#### [What you need to do]
Pull out from the material below all lines with "down".

------ Provided material

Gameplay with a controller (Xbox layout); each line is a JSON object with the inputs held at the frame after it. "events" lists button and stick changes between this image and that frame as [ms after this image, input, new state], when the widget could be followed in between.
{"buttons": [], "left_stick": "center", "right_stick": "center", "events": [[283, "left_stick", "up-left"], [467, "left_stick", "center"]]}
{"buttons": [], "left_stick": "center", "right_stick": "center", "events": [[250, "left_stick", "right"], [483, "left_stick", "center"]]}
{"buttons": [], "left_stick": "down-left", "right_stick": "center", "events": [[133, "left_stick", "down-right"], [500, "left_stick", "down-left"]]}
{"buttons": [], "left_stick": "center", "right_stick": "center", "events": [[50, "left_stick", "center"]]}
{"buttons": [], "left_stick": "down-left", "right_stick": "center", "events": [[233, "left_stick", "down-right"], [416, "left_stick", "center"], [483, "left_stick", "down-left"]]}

------------

#### [Task result]
{"buttons": [], "left_stick": "down-left", "right_stick": "center", "events": [[133, "left_stick", "down-right"], [500, "left_stick", "down-left"]]}
{"buttons": [], "left_stick": "down-left", "right_stick": "center", "events": [[233, "left_stick", "down-right"], [416, "left_stick", "center"], [483, "left_stick", "down-left"]]}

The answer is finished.